*Data provided*
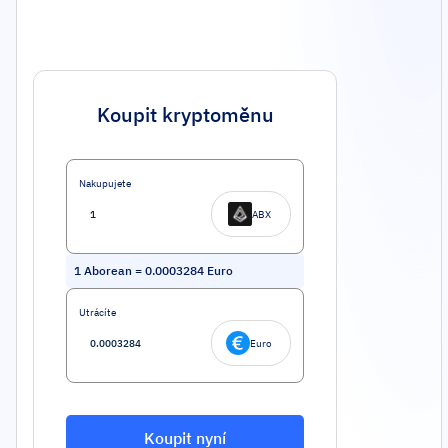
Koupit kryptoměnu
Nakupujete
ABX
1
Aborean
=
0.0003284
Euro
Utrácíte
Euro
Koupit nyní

* * *

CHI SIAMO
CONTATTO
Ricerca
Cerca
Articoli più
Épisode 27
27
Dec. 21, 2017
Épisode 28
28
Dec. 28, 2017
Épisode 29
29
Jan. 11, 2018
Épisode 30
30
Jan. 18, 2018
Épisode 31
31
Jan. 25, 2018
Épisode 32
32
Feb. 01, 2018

*Problem requirements*
What is asked for is an exact copy of the lines above from the one containing "Jan. 18, 2018" through the one containing "Feb. 01, 2018", and only those.

*Solution to this task*
Jan. 18, 2018
Épisode 31
31
Jan. 25, 2018
Épisode 32
32
Feb. 01, 2018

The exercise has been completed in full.